■ WORK REQUEST:
Copy the data word for word, from the first line down to and including the line that contains "ng a General Dentistry App".

■ DATASET EXCERPTS:
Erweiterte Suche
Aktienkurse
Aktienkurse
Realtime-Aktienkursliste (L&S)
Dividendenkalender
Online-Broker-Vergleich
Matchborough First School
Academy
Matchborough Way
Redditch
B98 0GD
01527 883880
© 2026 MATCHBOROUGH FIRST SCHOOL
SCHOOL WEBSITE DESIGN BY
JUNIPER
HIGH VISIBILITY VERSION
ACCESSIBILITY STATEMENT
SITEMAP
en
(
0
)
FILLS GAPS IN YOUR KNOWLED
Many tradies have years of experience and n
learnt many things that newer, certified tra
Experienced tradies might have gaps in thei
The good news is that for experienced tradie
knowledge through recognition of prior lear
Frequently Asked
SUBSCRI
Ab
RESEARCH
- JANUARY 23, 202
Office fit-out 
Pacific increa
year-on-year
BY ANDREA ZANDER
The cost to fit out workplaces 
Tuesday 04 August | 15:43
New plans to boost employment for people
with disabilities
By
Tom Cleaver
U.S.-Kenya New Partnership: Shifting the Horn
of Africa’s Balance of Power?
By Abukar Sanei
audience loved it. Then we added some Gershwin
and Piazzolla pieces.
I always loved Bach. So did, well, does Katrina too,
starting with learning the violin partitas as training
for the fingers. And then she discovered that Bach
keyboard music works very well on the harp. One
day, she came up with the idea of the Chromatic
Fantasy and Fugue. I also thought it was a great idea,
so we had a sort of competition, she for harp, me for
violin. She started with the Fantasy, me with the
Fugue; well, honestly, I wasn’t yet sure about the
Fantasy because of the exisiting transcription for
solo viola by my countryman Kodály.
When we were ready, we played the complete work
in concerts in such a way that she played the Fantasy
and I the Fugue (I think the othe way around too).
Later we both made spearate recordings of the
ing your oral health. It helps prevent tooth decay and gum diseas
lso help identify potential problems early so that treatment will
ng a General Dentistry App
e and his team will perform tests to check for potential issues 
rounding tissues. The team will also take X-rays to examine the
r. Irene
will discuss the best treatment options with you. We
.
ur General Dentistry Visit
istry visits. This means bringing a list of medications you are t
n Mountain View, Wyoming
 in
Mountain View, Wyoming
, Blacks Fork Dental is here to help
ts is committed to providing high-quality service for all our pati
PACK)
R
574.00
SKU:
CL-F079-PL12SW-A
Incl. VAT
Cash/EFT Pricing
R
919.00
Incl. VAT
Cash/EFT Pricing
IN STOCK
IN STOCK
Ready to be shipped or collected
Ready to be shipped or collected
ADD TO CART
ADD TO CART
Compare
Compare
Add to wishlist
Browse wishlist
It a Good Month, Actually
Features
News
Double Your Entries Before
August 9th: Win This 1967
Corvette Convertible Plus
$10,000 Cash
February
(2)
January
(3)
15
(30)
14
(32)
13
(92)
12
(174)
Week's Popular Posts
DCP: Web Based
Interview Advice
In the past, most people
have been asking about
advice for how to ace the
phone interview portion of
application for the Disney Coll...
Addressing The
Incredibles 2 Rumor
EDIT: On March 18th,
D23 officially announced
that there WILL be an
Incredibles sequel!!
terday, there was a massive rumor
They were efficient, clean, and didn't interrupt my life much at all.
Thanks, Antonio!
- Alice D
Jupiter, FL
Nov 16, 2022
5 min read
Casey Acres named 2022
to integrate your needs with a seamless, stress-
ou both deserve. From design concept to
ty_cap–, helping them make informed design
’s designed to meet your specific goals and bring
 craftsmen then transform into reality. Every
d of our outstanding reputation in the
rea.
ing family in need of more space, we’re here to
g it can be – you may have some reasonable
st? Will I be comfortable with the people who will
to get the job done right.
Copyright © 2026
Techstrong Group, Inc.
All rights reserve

■ ANSWER SECTION:
Erweiterte Suche
Aktienkurse
Aktienkurse
Realtime-Aktienkursliste (L&S)
Dividendenkalender
Online-Broker-Vergleich
Matchborough First School
Academy
Matchborough Way
Redditch
B98 0GD
01527 883880
© 2026 MATCHBOROUGH FIRST SCHOOL
SCHOOL WEBSITE DESIGN BY
JUNIPER
HIGH VISIBILITY VERSION
ACCESSIBILITY STATEMENT
SITEMAP
en
(
0
)
FILLS GAPS IN YOUR KNOWLED
Many tradies have years of experience and n
learnt many things that newer, certified tra
Experienced tradies might have gaps in thei
The good news is that for experienced tradie
knowledge through recognition of prior lear
Frequently Asked
SUBSCRI
Ab
RESEARCH
- JANUARY 23, 202
Office fit-out 
Pacific increa
year-on-year
BY ANDREA ZANDER
The cost to fit out workplaces 
Tuesday 04 August | 15:43
New plans to boost employment for people
with disabilities
By
Tom Cleaver
U.S.-Kenya New Partnership: Shifting the Horn
of Africa’s Balance of Power?
By Abukar Sanei
audience loved it. Then we added some Gershwin
and Piazzolla pieces.
I always loved Bach. So did, well, does Katrina too,
starting with learning the violin partitas as training
for the fingers. And then she discovered that Bach
keyboard music works very well on the harp. One
day, she came up with the idea of the Chromatic
Fantasy and Fugue. I also thought it was a great idea,
so we had a sort of competition, she for harp, me for
violin. She started with the Fantasy, me with the
Fugue; well, honestly, I wasn’t yet sure about the
Fantasy because of the exisiting transcription for
solo viola by my countryman Kodály.
When we were ready, we played the complete work
in concerts in such a way that she played the Fantasy
and I the Fugue (I think the othe way around too).
Later we both made spearate recordings of the
ing your oral health. It helps prevent tooth decay and gum diseas
lso help identify potential problems early so that treatment will
ng a General Dentistry App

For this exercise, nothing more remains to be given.